Quest'opera di Bevilacqua ha anche altri pregi. Quello di evidenziare alcune verità. Falso che Tommasi, dopo il 25 luglio 1943 e la caduta del regime mussoliniano, condivise il tentativo di sottoscrivere un patto di pacificazione coi vecchi fascisti. Vero che dopo l'8 settembre, quando Ancona era presidiata solo da un centinaio di militari tedeschi, stilò un piano credibile per difendere la città, di fatto boicottato dalle autorità militari legate al nuovo governo del sud Italia guidato da Badoglio. Vero che - nonostante "Tommasi era stato investito ufficialmente dal CLN regionale come Comandante militare regionale, che significa unico, ed era suo compito dirigere le Brigate d'assalto Garibaldi, i distaccamenti, le bande, i gruppi, le squadre, i nuclei, i gruppi di azione patriottica, le staffette, i partigiani non combattenti, i gregari, gli informatori interni ed esterni nonché i Commissari politici", come scrive Bevilacqua - il CLN maceratese non lo riconobbe come capo.
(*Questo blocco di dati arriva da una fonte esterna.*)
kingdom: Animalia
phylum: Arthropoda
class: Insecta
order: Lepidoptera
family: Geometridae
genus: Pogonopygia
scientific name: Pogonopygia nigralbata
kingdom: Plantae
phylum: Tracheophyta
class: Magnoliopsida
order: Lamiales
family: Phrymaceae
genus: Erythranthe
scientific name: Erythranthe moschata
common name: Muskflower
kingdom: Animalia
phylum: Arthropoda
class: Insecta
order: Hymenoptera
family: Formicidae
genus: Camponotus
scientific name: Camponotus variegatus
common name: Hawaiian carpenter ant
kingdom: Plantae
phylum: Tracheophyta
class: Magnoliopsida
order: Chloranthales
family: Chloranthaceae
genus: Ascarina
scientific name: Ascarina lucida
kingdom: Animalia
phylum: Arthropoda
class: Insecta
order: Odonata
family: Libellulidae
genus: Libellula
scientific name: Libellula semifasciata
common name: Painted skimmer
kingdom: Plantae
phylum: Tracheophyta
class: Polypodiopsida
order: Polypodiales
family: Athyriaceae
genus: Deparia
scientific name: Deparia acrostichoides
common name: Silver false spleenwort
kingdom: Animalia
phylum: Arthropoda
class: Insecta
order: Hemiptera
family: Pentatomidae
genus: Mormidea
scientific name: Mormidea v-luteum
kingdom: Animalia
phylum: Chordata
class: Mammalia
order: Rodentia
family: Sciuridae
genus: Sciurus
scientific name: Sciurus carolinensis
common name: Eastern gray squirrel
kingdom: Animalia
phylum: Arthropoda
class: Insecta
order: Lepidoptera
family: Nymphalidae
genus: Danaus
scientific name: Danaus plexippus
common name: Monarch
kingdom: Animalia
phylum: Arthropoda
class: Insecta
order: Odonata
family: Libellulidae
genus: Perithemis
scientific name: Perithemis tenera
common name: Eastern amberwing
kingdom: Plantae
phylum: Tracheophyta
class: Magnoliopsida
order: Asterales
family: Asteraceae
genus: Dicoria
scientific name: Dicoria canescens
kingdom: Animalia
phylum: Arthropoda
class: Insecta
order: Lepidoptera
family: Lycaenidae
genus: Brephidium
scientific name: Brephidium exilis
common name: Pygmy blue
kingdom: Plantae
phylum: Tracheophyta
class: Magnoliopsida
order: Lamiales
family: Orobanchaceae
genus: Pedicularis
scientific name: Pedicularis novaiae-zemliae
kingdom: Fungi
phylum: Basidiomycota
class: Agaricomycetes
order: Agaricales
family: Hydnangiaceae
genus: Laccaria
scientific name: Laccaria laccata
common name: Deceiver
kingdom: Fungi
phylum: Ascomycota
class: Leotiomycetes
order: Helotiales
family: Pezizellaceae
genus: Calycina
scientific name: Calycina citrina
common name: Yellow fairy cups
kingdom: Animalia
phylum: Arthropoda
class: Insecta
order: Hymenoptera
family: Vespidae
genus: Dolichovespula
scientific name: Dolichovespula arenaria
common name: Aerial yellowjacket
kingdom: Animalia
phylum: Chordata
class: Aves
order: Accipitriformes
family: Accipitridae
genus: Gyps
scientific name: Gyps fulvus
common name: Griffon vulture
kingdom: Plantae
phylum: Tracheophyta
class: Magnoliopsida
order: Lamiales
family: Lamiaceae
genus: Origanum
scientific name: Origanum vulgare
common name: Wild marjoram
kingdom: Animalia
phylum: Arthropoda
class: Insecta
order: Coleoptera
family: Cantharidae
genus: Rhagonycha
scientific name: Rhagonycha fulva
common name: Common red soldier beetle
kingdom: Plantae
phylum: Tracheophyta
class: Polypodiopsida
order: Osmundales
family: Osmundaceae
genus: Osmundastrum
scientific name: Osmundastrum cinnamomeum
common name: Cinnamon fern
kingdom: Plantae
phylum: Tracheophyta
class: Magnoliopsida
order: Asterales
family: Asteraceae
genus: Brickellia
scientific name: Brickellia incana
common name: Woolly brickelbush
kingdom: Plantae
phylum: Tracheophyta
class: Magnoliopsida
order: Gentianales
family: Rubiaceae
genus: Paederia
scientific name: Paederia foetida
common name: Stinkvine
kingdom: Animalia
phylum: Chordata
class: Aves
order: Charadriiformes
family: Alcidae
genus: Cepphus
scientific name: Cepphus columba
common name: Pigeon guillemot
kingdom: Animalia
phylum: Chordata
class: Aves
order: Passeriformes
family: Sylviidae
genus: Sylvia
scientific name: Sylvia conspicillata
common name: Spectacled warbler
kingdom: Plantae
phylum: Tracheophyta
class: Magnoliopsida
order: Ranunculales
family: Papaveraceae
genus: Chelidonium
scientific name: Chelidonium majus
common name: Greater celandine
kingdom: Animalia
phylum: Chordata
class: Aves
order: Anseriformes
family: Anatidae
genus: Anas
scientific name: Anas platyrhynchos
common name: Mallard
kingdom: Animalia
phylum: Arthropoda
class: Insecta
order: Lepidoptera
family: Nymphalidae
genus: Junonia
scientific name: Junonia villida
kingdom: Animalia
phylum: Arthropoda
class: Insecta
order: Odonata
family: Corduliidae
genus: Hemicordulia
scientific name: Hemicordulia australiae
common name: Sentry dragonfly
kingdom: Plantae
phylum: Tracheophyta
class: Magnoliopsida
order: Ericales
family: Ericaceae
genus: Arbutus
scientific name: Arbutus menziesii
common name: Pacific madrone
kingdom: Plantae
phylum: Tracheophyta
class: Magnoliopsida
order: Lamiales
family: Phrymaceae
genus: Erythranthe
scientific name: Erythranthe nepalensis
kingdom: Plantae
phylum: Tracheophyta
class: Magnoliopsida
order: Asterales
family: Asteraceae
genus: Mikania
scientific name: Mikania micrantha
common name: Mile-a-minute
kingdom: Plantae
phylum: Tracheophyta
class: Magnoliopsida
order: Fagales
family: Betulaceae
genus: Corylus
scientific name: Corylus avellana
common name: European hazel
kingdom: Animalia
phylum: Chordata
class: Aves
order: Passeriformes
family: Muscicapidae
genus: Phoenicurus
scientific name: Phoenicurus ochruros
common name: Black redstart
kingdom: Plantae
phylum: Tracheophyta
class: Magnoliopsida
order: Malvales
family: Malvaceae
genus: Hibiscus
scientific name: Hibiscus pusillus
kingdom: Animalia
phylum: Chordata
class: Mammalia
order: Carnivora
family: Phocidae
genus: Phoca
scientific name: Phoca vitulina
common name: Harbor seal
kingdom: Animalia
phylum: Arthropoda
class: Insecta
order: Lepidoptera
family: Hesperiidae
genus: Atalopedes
Le formazioni dell'Ascolano e del Fermano operarono autonomamente. Invidie, gelosie, divisioni, scontri, non solo di carattere politico (questi ultimi soprattutto coi leader del Partito d'Azione) alimentati dalla diffidenza verso il Pci rappresentato da Tommasi e dalla sua possibile egemonia sul movimento, minarono l'unità del fronte resistenziale e tali contrasti aumentarono dopo la sua uscita di scena. Bevilacqua si chiede a ragione, infine, come mai, un'organizzazione partigiana che all'inizio del 1944 aveva raggiunto uno spessore di militanza e una diffusione così capillare non tentò mai seriamente di liberare Tommasi né di impedirne l'arresto.